Las personas, como es lógico, nos sentimos agredidas cuando se vulnera nuestra privacidad. No hay nada más agresivo que una pregunta incómoda y malintencionada en el plano de lo psicológico, o la violación de nuestro espacio vital y el contacto no deseado en el sentido físico. Lo curioso es que Tarnation juega a darle la vuelta a todo esto, y hacernos sentir incómodos penetrando en la vida del otro. Lo peor de todo es que muchos no se sentirán agredidos, acostumbrados como estamos a airear nuestras miserias por doquier.

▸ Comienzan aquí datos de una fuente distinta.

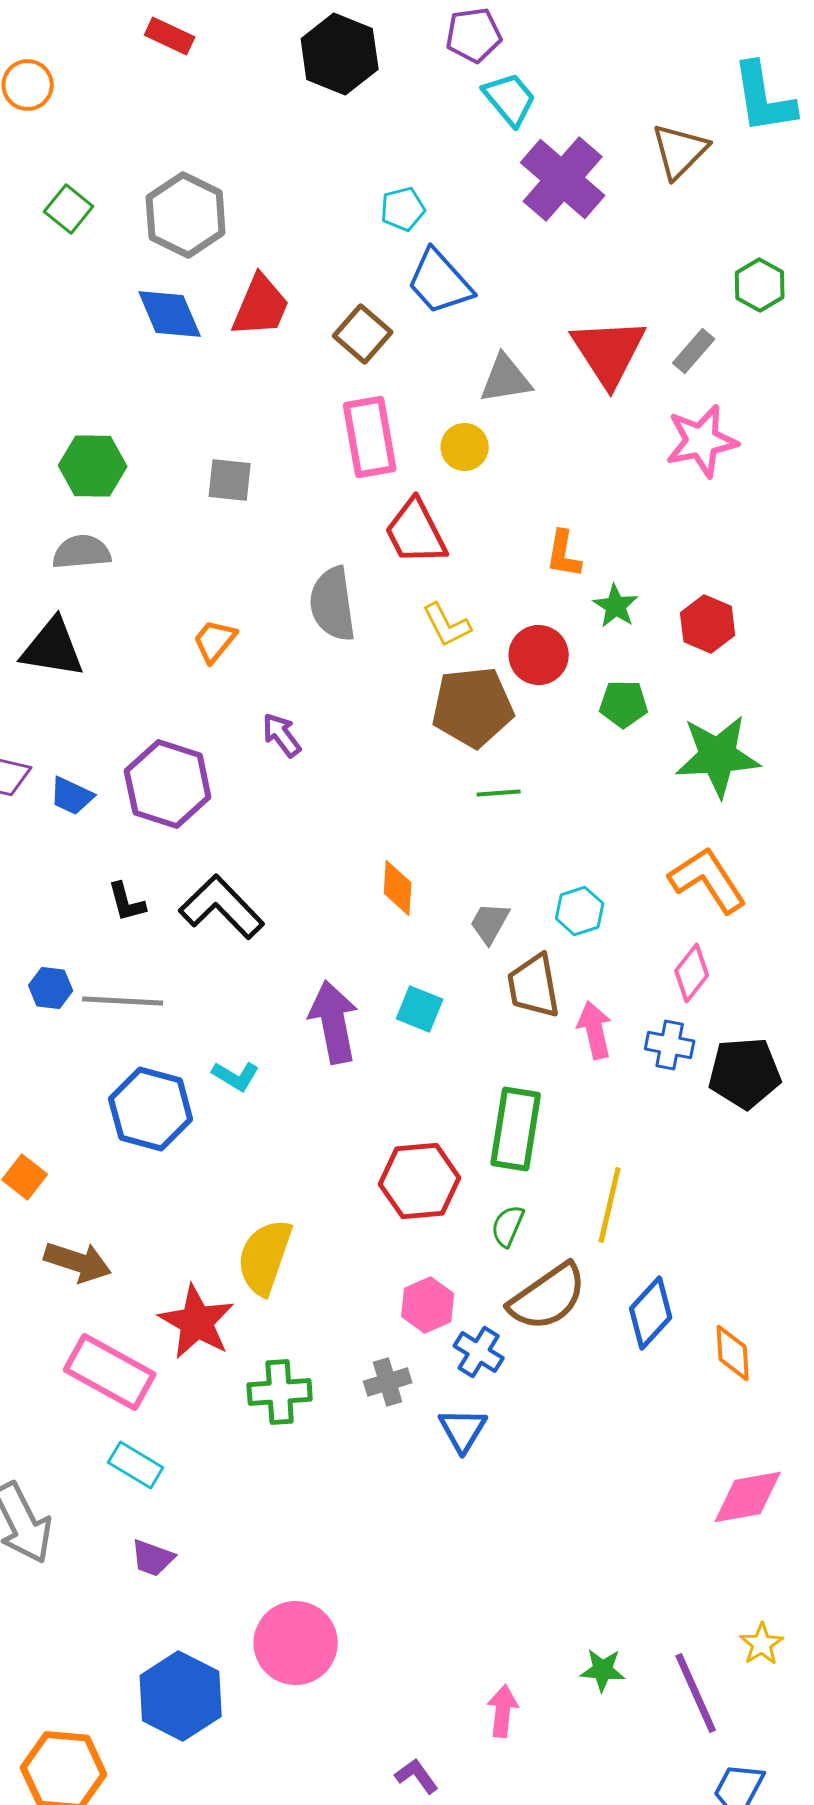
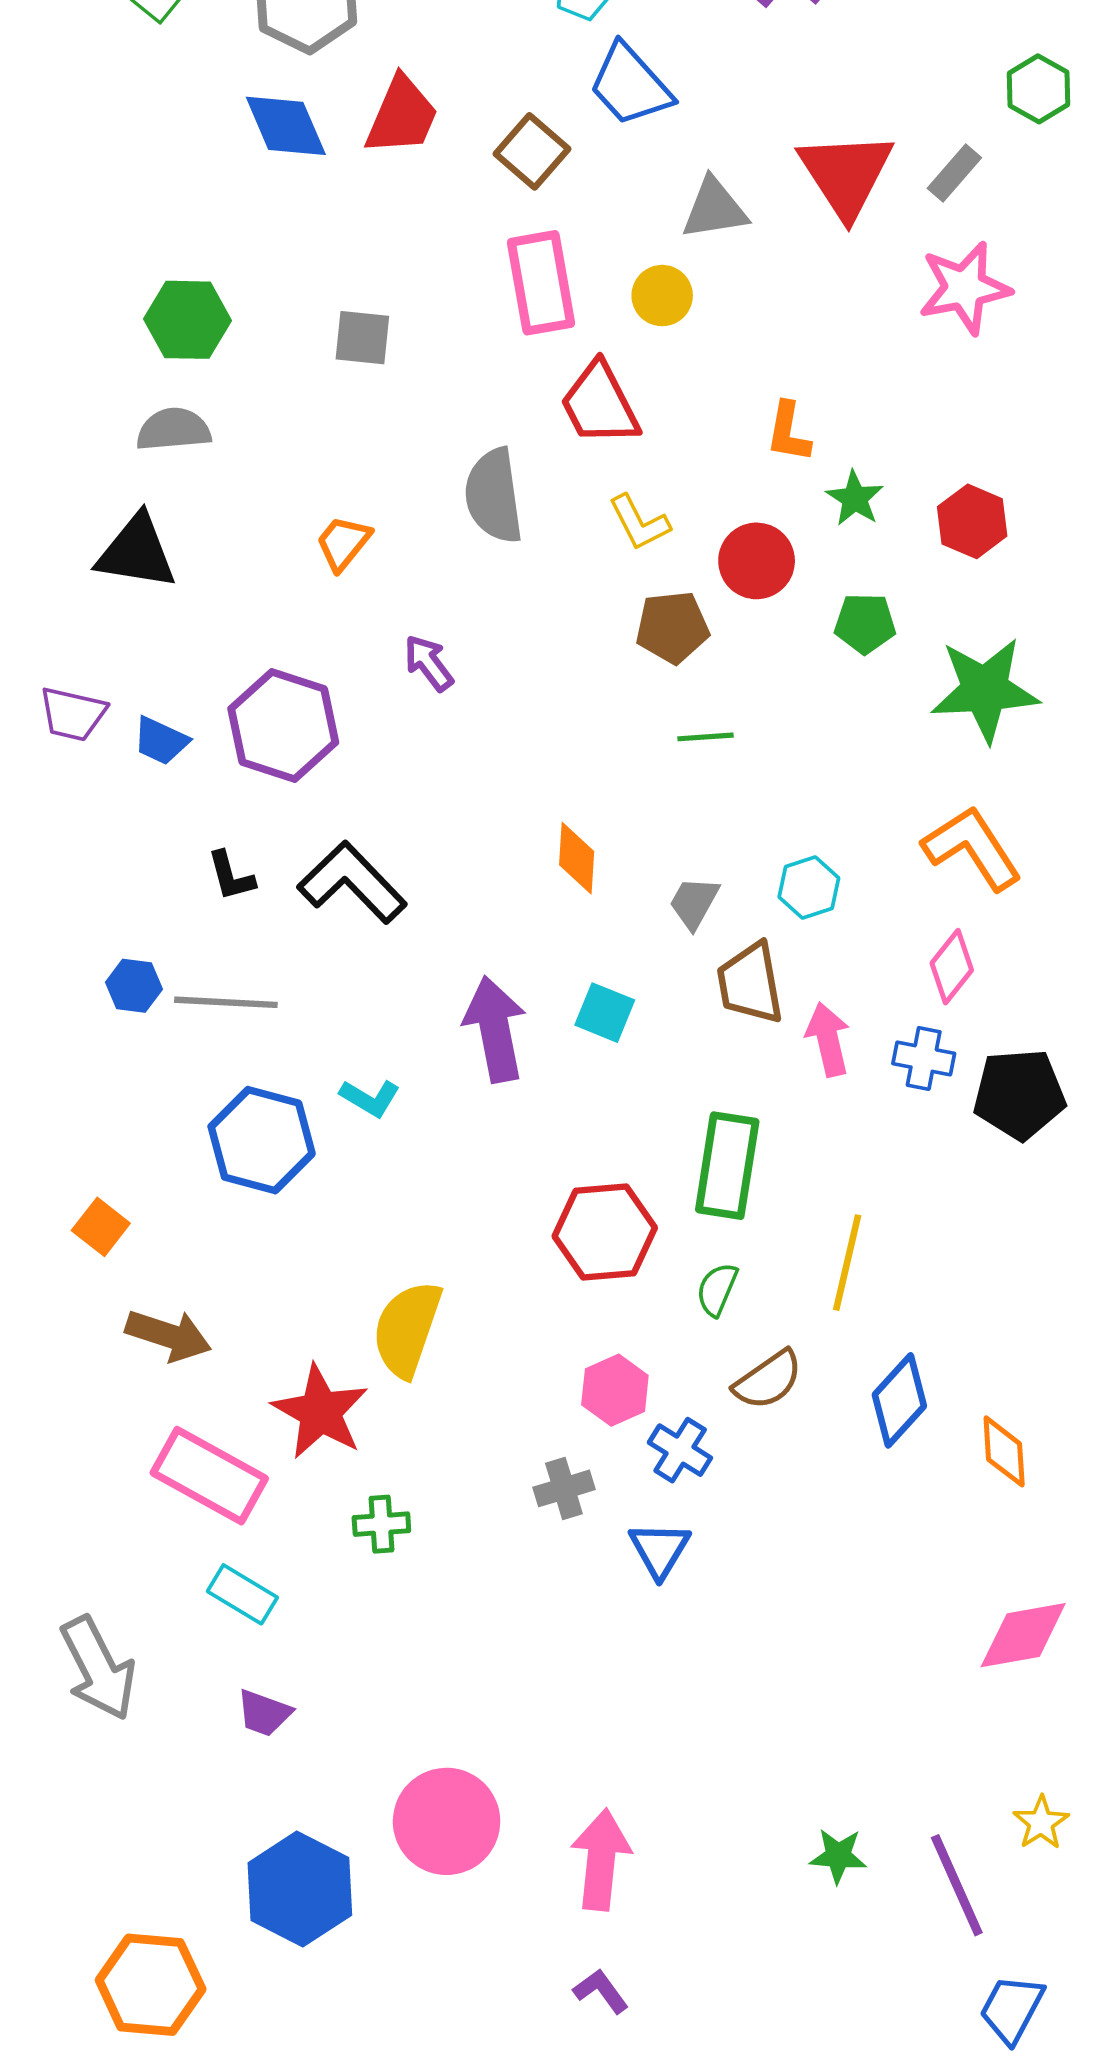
brown pentagon: (473, 707) -> (672, 627), size x0.7
brown semicircle: (548, 1297) -> (768, 1380), size x0.7
green cross: (280, 1392) -> (381, 1524), moved, size x0.7
pink arrow: (503, 1711) -> (601, 1860), moved, size x1.5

Ya no estamos hablando de nimiedades como que aparezca algún desnudo, o se hable de temas como la sexualidad, las drogas y  los conflictos familiares, sino del catálogo de sensaciones que parten de la película, para pasar, inevitablemente, al espectador. Las emociones del filme repercuten en quien lo está mirando, cada uno las interioriza a su manera: furia, extrañamiento, sorpresa, asco, compasión. Variables en cada persona, pero más o menos intercambiables. Un muestrario del alma humana. Ya había mencionado más arriba que sus imágenes nos pertenecen tanto como a su director, pero ahora me doy cuenta de que la película somos nosotros, la construimos en base a sentimientos. Poco importa si nos sentimos estafados al finalizar o si salimos asqueados del encontronazo con el filme: hemos sentido.


Y si de alguna manera Caouette me golpea, no me queda más remedio que reaccionar. Y si me provoca, yo le contesto que su película me fascina y me revuelve las tripas a la vez. Que desearía no haberla visto nunca y que me resulta imprescindible al mismo tiempo.